Ciao, Pietro

Roberto Beccantini21 marzo 2013Pubblicato in Per sport

La notizia della morte di Pietro Paolo Mennea attraversa il primo giorno di primavera con la forza vigliacca della pugnalata alla schiena. Aveva 60 anni. Era stato l’atletica leggera italiana, «leggera» per modo di dire, visto il modo maniacale con il quale l’aveva aggredita. Credo che la sua filosofia poco si discostasse dal catechismo di Marco Pantani, così veloce in salita (e lui, in pista) per accorciare la tortura.

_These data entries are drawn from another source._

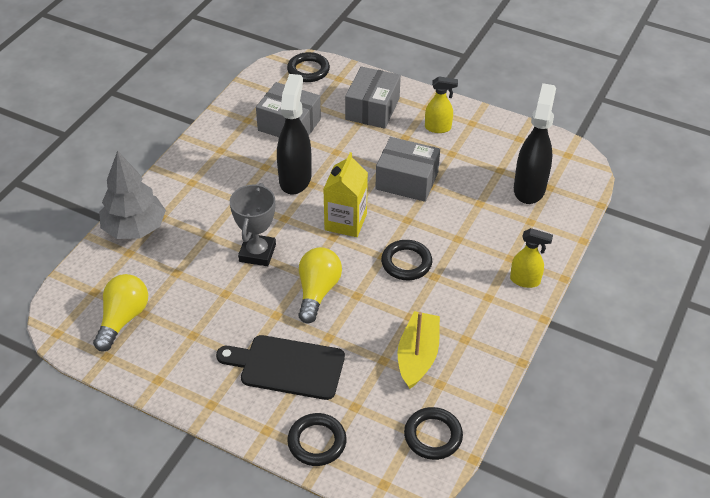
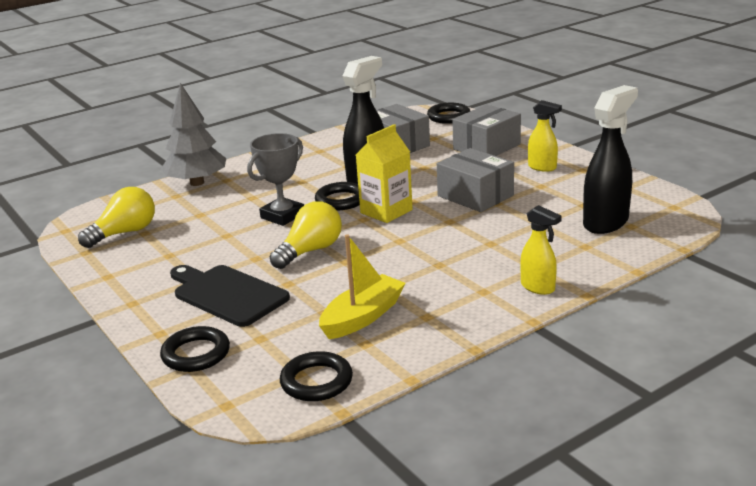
camera: 30 degrees right, 20 degrees down
(406, 263) = (419, 249): black ring -> black ring (341, 200)

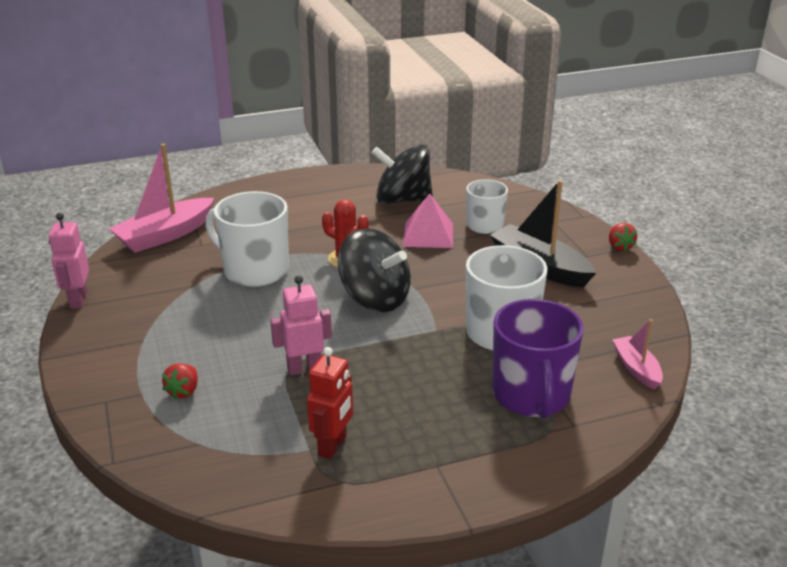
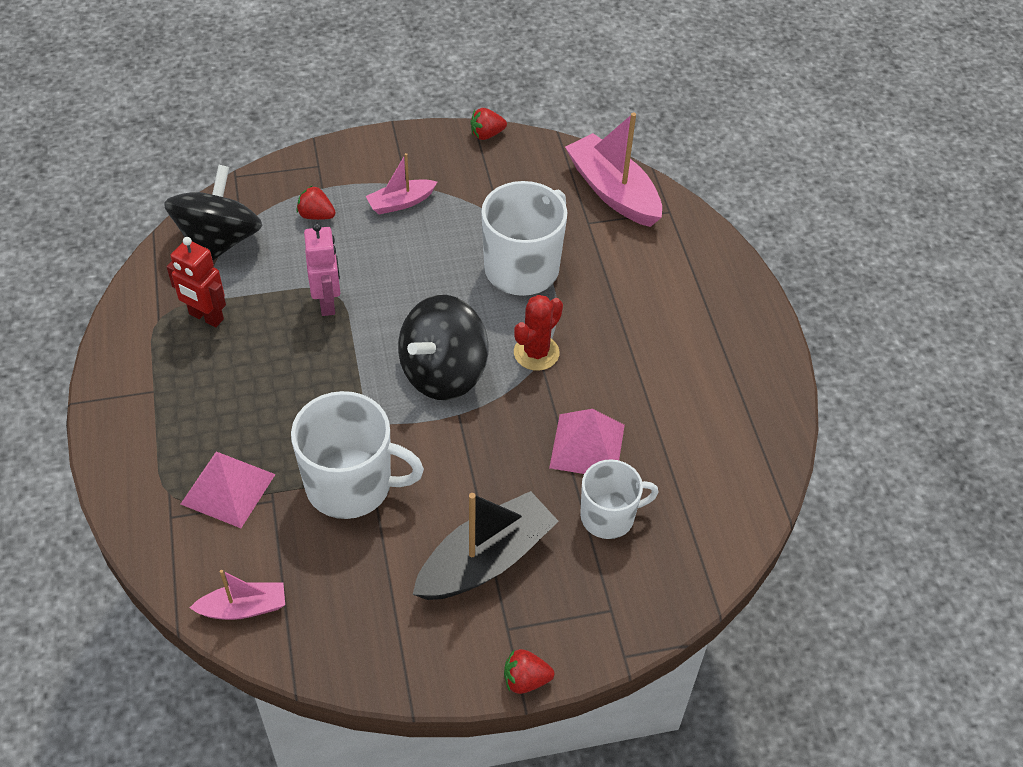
camera: 95 degrees right, 20 degrees up
(78, 300) = (486, 134): pink robot -> red strawberry
(169, 340) = (401, 202): none -> pink boat
(402, 200) = (689, 429): black spinning top -> black spinning top (219, 241)
(531, 395) = (228, 489): purple mug -> pink pyramid

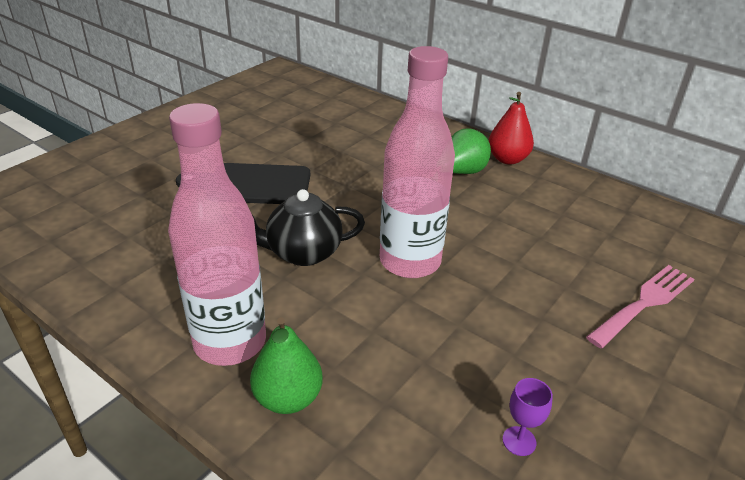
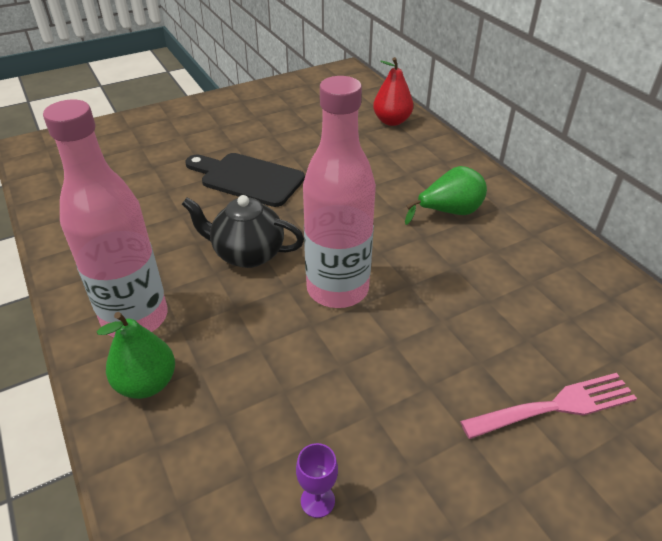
camera: 25 degrees right, 5 degrees up
(507, 159) = (512, 208): red pear -> red pear (392, 121)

Uomo di Barletta – e, dunque, del Sud – l’ho conosciuto e frequentato ai Giochi Olimpici, su tutti l’edizione di Mosca, nel 1980, dalla quale estrasse l’oro dei duecento metri. Non sprecava un aggettivo, così come, sul tartan, non sciupava un metro. Fondamentale fu l’incontro con il professor Carlo Vittori. Insieme, riscrissero lo sprint. Li ricordo reclusi a Formia, sotto un sole feroce, singolare coppia di Oscar Wilde a rovescio: capaci, cioè, di cedere a tutto tranne che alle tentazioni, doping compreso.

L’avevo perso di vista, era un fachiro, un solitario: e come tale se n’è andato. L’ha portato via un male incurabile, che la famiglia aveva tenuto nascosto alla morbosità del sentimento popolare. Scrivo di getto, assalito da tanti ricordi, da tanti rimorsi.

Pietro è stato un anti-italiano, termine di cui si abusa ma che nel suo ascetismo manifesto, e per la sua carriera, calza a pennello. Se Livio Berruti aveva incarnato il talento, lo stile, l’eleganza, con quel volo di colombi a scortarlo leggero al traguardo di Roma, Pietro è stato il volli-fortissimamente-volli di un ragazzo dal fisico sghembo, quasi banale, deciso a prendersi la vita attraverso lo sport, e non viceversa.

In questi casi, si rischia di cadere nel patetico. E allora mi fermo, come mi avresti consigliato tu.